━━━ Data for analysis ━━━

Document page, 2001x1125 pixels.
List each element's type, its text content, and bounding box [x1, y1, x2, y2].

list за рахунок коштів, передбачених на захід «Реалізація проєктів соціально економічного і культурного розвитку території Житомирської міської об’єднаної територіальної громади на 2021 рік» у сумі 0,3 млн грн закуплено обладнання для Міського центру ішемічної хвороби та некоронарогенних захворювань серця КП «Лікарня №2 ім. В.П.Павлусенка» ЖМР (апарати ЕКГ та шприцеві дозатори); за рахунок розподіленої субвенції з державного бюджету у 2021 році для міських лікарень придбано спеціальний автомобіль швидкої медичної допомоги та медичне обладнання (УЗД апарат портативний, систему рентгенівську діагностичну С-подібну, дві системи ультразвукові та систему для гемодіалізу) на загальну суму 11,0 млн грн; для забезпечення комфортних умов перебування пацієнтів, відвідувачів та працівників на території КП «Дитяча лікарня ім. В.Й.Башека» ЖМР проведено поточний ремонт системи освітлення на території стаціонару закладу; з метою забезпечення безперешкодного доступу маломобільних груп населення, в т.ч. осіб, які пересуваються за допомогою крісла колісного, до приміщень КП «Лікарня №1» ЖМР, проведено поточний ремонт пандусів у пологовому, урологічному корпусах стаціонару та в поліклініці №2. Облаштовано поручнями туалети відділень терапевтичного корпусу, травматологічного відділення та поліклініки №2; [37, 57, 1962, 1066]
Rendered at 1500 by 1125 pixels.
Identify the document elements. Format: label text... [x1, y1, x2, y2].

━━━

• Action item:
Show every line from the entries that includes the word "pixels".

• Exercise output:
Document page, 2001x1125 pixels.
Rendered at 1500 by 1125 pixels.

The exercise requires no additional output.